The Big Move is a MarketWatch column that looks at the inside and outside of real estate, from navigating the search for a new home to applying for a mortgage.
Have a question about buying or selling a home? Do you want to know where your next step should be? Email Jacob Passy at TheBigMove@marketwatch.com.
Just before the pandemic, my husband accepted a job that required us to move out of state; however, we haven’t had to do that yet because of teleworking. My husband and I have two young children. Due to our teleworking, my parents-in-law have been watching our children in our home and often stay over for days at a time.
My husband and I have asked his parents to move in with us, after we move. In theory this is a great scheme for everyone involved: free childcare for us, lower costs for them and we all enjoy each other’s company.
The dilemma is that my in-laws are $ 50K underwater on their townhouse. The home has water penetration and foundation issues that make it only worth about $ 100,000, at best. My father-in-law is a very disciplined man and he doesn’t think walking away is the right thing to do. He believes that continuing to pay the mortgage is the best plan, even if they are not living in the home.
A short sale, even if a buyer was willing to take on the issues, would be devastating to whatever savings he has. My husband feels that walking away with them taking the credit credit of closing is the best option. They would live with us and the mortgage payment is no longer stopping them.
In addition, my husband is the only named child and executor of the estate. My husband realizes that whenever his father dies (he is 71), home is his issue. Should my father-in-law continue to pay or walk away? Are there other options we should be considering?
Your letter is an important reminder that even at a time when home values are rising at an all-time high, many Americans still owe their mortgages more than their homes are worth, called also “underwater” on a home.
Millions of Americans found themselves in this situation as a result of the subprime mortgage crisis that caused the Great Depression. But while home prices have risen – in many cases to new all-time highs – about 1.6 million homes are still in negative equity in the third quarter of 2020, according to the latest data available from CoreLogic
That represents about 3% of all mortgage homes nationwide.

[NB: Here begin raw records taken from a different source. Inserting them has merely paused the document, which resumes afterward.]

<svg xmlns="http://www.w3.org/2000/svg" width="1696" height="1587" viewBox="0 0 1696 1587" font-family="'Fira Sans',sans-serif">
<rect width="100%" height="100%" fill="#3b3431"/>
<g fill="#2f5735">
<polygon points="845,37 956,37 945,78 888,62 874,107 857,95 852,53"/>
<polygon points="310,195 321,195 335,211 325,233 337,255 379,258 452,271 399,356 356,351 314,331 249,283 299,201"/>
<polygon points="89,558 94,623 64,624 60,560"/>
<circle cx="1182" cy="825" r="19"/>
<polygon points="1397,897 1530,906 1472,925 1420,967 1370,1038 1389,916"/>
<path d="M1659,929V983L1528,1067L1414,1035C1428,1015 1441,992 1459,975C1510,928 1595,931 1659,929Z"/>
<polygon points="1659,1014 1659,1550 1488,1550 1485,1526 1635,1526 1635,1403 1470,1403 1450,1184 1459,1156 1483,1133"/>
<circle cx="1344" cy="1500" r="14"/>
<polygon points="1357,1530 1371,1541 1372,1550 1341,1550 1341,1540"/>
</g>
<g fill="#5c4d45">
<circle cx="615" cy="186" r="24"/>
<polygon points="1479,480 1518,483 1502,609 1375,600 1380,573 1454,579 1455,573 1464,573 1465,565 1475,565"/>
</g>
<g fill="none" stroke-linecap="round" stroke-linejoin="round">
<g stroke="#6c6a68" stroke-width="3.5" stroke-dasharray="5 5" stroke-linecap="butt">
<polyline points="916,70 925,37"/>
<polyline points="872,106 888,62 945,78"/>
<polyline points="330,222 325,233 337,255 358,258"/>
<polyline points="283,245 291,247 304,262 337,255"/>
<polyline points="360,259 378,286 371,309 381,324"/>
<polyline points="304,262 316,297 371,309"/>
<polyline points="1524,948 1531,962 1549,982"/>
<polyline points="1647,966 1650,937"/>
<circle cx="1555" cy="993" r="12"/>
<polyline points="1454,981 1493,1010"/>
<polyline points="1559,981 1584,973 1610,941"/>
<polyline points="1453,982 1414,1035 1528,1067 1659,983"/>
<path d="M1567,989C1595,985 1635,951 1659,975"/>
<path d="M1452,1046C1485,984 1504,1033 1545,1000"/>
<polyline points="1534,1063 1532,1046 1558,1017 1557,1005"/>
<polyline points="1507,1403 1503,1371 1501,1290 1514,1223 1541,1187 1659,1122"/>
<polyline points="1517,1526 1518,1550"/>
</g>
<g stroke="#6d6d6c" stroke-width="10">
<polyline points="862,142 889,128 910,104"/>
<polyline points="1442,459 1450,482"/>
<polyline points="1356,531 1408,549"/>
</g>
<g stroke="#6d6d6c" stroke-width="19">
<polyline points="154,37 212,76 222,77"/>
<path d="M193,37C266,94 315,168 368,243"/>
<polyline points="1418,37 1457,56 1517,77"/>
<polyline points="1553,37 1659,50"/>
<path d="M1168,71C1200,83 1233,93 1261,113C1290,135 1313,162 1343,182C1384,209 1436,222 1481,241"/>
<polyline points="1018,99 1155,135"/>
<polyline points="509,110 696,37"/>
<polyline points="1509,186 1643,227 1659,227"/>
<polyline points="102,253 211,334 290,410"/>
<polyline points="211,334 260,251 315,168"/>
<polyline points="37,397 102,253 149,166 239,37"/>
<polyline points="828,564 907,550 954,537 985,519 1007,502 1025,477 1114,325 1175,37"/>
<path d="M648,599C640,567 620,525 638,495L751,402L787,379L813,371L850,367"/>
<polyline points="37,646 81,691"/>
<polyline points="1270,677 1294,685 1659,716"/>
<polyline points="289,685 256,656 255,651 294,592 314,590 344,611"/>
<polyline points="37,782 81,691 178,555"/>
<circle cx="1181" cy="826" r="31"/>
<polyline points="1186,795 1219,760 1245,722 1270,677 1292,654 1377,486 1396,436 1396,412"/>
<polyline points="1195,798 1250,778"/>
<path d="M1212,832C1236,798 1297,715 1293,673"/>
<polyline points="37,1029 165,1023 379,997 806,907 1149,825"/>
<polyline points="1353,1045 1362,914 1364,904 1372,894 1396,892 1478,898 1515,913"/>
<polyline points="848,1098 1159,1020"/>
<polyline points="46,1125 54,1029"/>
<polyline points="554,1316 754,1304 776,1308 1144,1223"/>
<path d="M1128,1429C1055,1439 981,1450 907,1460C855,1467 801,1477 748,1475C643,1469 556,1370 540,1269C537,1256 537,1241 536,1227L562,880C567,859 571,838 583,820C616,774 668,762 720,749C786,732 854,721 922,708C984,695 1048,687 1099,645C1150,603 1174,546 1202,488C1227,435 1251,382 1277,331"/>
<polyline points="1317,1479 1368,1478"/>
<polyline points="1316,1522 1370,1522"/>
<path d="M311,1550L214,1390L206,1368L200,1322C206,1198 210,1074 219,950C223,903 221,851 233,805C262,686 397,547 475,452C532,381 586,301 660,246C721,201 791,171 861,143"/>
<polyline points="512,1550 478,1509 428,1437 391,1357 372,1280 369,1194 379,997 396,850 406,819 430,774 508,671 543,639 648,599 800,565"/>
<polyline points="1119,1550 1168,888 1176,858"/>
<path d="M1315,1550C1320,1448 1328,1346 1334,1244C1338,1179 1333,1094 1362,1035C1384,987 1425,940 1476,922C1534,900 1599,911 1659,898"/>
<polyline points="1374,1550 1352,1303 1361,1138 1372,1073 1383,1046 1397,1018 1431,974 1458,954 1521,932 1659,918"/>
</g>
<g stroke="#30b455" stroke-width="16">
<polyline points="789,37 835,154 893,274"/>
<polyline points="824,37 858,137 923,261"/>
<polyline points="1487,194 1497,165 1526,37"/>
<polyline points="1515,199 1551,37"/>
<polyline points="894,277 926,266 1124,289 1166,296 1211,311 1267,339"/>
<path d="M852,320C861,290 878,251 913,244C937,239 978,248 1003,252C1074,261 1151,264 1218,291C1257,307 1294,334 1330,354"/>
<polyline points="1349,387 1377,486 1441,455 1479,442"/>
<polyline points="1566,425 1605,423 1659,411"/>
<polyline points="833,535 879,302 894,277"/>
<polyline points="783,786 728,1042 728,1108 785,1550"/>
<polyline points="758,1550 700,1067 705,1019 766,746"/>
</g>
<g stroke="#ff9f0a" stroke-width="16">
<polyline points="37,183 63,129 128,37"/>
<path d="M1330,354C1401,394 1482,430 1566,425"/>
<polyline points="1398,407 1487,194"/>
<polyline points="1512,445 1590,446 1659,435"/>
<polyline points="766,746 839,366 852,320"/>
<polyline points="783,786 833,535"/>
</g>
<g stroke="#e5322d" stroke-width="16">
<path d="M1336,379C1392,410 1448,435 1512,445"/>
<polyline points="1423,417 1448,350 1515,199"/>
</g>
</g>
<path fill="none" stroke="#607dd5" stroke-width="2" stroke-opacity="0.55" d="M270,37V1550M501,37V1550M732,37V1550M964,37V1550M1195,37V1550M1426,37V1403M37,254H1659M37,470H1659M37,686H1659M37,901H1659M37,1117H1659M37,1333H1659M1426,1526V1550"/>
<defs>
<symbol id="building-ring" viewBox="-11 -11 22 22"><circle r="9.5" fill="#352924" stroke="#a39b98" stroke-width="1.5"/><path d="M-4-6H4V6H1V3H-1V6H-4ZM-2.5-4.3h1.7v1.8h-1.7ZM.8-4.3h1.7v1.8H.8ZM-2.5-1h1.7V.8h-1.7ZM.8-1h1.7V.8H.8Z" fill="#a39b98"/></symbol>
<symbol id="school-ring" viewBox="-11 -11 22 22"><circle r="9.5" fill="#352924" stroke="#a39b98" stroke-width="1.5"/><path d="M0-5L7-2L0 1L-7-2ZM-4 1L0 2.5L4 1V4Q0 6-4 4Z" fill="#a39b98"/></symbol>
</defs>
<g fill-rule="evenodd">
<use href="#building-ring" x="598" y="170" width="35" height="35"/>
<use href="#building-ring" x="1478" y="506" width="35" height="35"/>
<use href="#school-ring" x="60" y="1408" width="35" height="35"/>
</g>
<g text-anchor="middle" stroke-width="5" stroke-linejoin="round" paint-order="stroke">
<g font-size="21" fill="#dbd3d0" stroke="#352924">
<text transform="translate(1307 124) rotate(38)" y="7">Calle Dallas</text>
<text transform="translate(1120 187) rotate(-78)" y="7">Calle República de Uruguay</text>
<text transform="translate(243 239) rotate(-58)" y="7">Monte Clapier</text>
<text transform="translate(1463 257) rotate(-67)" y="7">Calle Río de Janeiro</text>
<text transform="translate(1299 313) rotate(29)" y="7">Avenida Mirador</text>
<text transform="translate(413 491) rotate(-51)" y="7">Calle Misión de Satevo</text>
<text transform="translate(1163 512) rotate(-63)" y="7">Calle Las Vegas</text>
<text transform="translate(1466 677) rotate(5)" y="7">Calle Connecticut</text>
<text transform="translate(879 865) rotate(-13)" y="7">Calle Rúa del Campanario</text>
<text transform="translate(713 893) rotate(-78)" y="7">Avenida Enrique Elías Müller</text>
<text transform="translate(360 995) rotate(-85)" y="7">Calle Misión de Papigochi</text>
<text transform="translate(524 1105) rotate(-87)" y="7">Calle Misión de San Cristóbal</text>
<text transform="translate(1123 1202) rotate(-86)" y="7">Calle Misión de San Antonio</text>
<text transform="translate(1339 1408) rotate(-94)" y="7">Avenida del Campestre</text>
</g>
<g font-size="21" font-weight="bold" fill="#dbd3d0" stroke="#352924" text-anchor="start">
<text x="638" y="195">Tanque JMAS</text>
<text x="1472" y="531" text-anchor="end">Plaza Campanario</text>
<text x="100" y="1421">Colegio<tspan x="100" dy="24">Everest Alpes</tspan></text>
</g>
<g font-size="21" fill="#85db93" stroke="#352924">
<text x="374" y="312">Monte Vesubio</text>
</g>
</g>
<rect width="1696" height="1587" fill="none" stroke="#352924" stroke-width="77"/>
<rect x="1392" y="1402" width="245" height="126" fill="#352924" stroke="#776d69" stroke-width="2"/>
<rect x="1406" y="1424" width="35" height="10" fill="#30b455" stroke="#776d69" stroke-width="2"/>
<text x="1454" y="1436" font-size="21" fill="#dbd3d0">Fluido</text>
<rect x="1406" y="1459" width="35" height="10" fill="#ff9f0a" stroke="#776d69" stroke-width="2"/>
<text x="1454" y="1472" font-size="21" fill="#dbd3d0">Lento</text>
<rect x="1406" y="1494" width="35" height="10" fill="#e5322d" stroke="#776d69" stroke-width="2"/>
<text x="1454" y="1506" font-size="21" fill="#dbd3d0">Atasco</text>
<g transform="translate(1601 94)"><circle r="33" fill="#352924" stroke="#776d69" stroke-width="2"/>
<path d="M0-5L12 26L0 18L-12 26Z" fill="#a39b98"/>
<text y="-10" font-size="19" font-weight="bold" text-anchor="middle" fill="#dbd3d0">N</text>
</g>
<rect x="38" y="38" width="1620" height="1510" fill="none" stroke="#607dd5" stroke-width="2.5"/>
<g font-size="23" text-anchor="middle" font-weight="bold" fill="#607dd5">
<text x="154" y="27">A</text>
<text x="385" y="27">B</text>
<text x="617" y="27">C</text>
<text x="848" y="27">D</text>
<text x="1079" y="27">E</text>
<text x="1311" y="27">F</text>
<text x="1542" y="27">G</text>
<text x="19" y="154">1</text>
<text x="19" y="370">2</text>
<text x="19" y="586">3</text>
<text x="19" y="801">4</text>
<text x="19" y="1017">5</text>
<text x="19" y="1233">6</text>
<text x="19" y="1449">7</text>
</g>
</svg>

Walking away from an underwater home is an ill-advised move, no matter which way you cut it. And practically any financial expert would advise your family to avoid it at all costs.
For starters, foreclosures are completely destructive to a homeowner’s credit score, and remain in an individual’s credit file for seven years. You may be wondering, what difference does it make? Well what if your new living arrangement doesn’t work out? Your family and in-laws have only been spending short periods of time together for short periods – that is very different from living together permanently.
If your in-laws decide they need their own place, they may have difficulty qualifying for rent with the low credit score they have after the closing. Are you and your husband prepared to act as guarantors for them in such a situation?
Closure is not a jail exclusion card. You have eliminated the possibility of chasing a short sale because it would hurt your ‘in-laws’ savings, but that’s exactly what could happen with closing.
“Depending on the laws in their state, the lender could foreclose on the loan, sell the property, and pursue the parents for a default judgment – the difference between the sale price and what was owed on the loan along with taxes, insurance, fines and fees, ”said Rick Sharga, a mortgage industry veteran and executive vice president of real estate data firm RealtyTrac.
Don’t miss: I plan to retire soon. Should we sell our home while prices are high – and rent it for two years?
Federal law states that retirement savings in company-sponsored retirement accounts as 401 (k) s are exempt from being credited by creditors in the case of a default judgment. Some provinces extend this same courtesy to self-directed retirement accounts.
There are also moral and ethical considerations. Your in-laws signed an agreement with the mortgage lender, so it’s understandable that your father-in-law felt obligated to hold his end of the deal up. Also, research shows that foreclosures can sink the property values of nearby homes.
What to do instead? Well, for starters, you should all explore whether your in-laws qualify for any kind of assistance in carrying out the necessary repairs to their home to bring it into a state of sale. If either of your in-laws is a military veteran, they may be eligible for assistance through Operation Homefront. Other resources they can research for financial support include the National Association of Area Agencies on Aging and Habitat for Humanity.
I also think you should reconsider a short sale, and see if your ‘in-laws’ mortgage servicer would agree to a reduced amount to pay off the mortgage. Servants can still chase your laws for the remaining balance on the after-sale loan – though that depends on the state – but as I said, that also applies to foreclosures.
“Another option could be an ‘action instead of closing,’ where they would surrender the house to the bank without going through the closing process, perhaps in exchange for the bank’s pledge to waive any shortfall,” said Eric Dunn, director of litigation. in the National Housing Law Project.
A short sale or deed instead would affect your ‘in-laws’ credit, but would still be less serious than the blow they would take from closing. And with either option, the servicer needs to agree.